### What is being asked:
Continue the commentary on Acts chapter 13 from its last line, the quotation of verse 40.

### Excerpted passage:
• • •

Acts Chapter 13 Second Continued
Acts 13:36 “For David, after he had served his own generation by the will of God, fell on sleep, and was laid unto his fathers, and saw corruption:”
We discussed in the last lesson, how Jesus saw no corruption, because his body rose from the tomb on the third day. The decaying process begins on the fourth day. The prophecy (in Psalms 16), had meant that Jesus’ body would not decay; it did not mean David’s body.
David’s body had lain in the grave many years, when Paul spoke these words. His body had decayed.
Acts 13:37 “But he, whom God raised again, saw no corruption.”
Jesus Christ’s body did not decay. It was raised on the third day.
Acts 13:38 “Be it known unto you therefore, men [and] brethren, that through this man is preached unto you the forgiveness of sins:”
Paul speaks of Jesus as man here, because this is what the people saw. They could not comprehend at this time, that Jesus was in fact (God the Word), in the flesh of a man. Paul gets to the most important part here. Through Jesus is the only way to get forgiveness for your sins.
Acts 13:39 “And by him all that believe are justified from all things, from which ye could not be justified by the law of Moses.”
“Ye could not be justified by the Law of Moses”: Keeping the Law of Moses did not free anyone from their sins (Rom. 3:28; 1 Cor. 1:30; Gal. 2:16, 3:11; Phil. 3:9). But the atoning death of Jesus completely satisfied the demands of God’s law, making forgiveness of all sins available to all who believe (Gal. 3:16; Col. 2:13-14). Only the forgiveness Christ offers can free people from their sins (Rom. 3:20, 22).
Justified means: just as if I had never sinned. Every person who believes is just as if they had never sinned. What a promise! The Law of Moses was our schoolmaster (Gal. 3), to make us see our need for a Savior.
All of the washings and the animal sacrifices could only cover sin, not do away with sin. The blood of Jesus does away with our sin, if we are a Christian.
Acts 13:40 “Beware therefore, lest that come upon you, which is spoken of in the prophets;”

• • •

### Joint position lists:

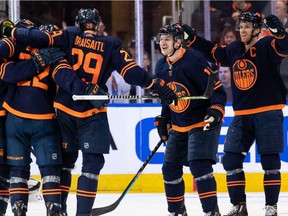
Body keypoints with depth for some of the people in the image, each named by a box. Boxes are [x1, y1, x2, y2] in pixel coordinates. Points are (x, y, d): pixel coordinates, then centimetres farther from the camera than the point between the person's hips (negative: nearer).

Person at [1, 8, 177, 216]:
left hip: (65, 107, 3)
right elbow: (130, 71, -7)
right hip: (92, 113, -3)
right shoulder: (111, 45, 1)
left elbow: (41, 39, -7)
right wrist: (157, 86, -6)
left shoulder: (69, 35, 3)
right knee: (92, 161, 1)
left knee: (66, 158, 16)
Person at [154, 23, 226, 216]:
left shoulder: (194, 61, -20)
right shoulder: (161, 67, 5)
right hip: (179, 126, 8)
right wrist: (163, 121, 16)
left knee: (199, 165, -21)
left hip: (203, 124, -8)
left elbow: (218, 90, -20)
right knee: (170, 168, 9)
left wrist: (216, 110, -34)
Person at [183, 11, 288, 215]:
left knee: (270, 160, -5)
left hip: (268, 112, -6)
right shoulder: (234, 50, 9)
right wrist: (192, 38, 16)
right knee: (231, 159, 3)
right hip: (242, 115, 6)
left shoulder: (267, 46, -8)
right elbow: (213, 52, 23)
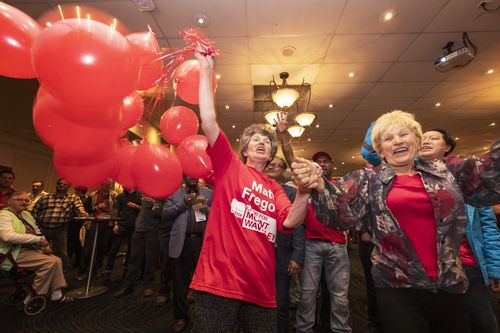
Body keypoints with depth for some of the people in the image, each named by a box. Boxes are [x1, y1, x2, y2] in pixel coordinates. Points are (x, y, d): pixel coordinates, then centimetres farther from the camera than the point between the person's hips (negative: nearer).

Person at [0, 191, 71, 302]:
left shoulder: (26, 214, 15)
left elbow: (37, 231, 18)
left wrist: (45, 245, 0)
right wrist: (38, 239, -25)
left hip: (31, 249, 8)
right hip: (15, 253, -8)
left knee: (57, 260, -7)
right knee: (50, 262, -23)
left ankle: (56, 294, 0)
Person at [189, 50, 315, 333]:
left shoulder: (275, 188, 11)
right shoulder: (230, 166, 1)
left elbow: (290, 222, -4)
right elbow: (209, 120, -8)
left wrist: (304, 191, -20)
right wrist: (206, 69, -5)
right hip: (219, 282, -4)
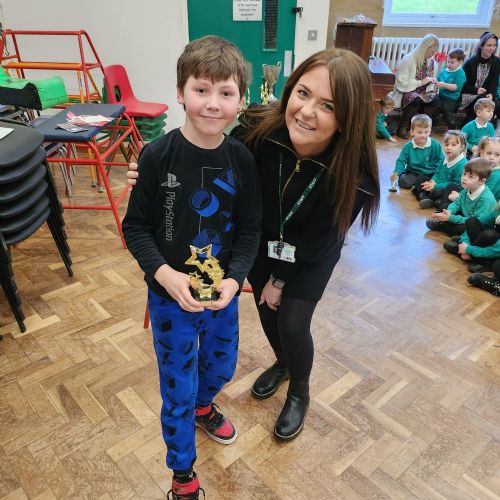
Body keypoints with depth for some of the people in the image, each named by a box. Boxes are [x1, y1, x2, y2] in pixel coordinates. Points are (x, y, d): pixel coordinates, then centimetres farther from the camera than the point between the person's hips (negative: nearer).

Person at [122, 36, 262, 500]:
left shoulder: (242, 160, -9)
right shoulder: (158, 156, -17)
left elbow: (250, 230, -3)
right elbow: (135, 226, -11)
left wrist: (234, 279, -18)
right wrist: (164, 274, -25)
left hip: (222, 292, 3)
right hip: (170, 295, -3)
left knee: (221, 366, 25)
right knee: (177, 388, 12)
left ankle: (203, 406, 62)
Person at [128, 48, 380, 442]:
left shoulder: (353, 175, -35)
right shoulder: (258, 130, -32)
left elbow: (317, 239, -21)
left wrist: (281, 277, -10)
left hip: (311, 255, -2)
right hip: (262, 240, 3)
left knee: (293, 323, -3)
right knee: (266, 307, 17)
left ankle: (300, 394, 31)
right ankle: (283, 364, 51)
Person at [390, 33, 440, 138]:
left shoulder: (431, 61, 8)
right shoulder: (408, 60, -12)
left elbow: (429, 79, 19)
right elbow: (402, 83, -18)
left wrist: (432, 81, -7)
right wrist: (421, 82, -18)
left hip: (422, 91, 6)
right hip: (406, 91, -6)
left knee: (435, 98, -26)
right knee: (416, 99, -38)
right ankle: (402, 128, -22)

• • •

### Task output:
Here again, we see a warning to hold fast to what you have. The authorities will not like it, and will come against God’s people just as the prophets have predicted.
Acts 13:41 “Behold, ye despisers, and wonder, and perish: for I work a work in your days, a work which ye shall in no wise believe, though a man declare it unto you.”
(Quoted from Hab. 1:5).
Paul is warning them, that if they sit around and just wonder without receiving this message that he has brought them of salvation through Jesus Christ, they will perish. These Jews, Paul knows, will not believe. Even though Paul was one of them (Pharisee), he has changed and is trying to get them to change. They won’t change and accept Jesus as Messiah.
Acts 13:42 “And when the Jews were gone out of the synagogue, the Gentiles besought that these words might be preached to them the next sabbath.”
These Jews are like so many Christians today in different denominations. They are head strong (they can’t be bothered with the facts). They have already made up their minds. They do not intend to change. Most of this type of dogmatic belief is based on some denomination’s doctrine, rather than on the Word of God.
Gentiles, in this case above, have no preconceived ideas and are willing to listen to the Word of God. They not only want to listen; they ask Paul to preach to them.
Acts 13:43 “Now when the congregation was broken up, many of the Jews and religious proselytes followed Paul and Barnabas: who, speaking to them, persuaded them to continue in the grace of God.”
“Religious proselytes”: Full converts to Judaism who had been circumcised.
“Continue in the grace of God”: Those who are truly saved persevere and validate the reality of their salvation by continuing in the grace of God (John 8:31, 15:1-6; Col. 1:21-23; 1 John 2:19).
With such encouragement, Paul and Barnabas hoped to prevent those who were intellectually convinced of the truths of the gospel, yet had stopped short of saving faith, from reverting to legalism rather than embracing Christ completely.
We see that Paul and Barnabas’ teachings were not in vain. Many of the Jews believed and accepted the gift of grace through Jesus Christ. We see that the Jews and proselytes (newcomers), wanted to hear more and followed Paul and Barnabas to the place they were staying and heard even more. At any rate, they believed and accepted Jesus as Savior.
Acts 13:44 “And the next sabbath day came almost the whole city together to hear the word of God.”
The word has spread by the people who heard before, and now they have come in great numbers to hear the Word of God.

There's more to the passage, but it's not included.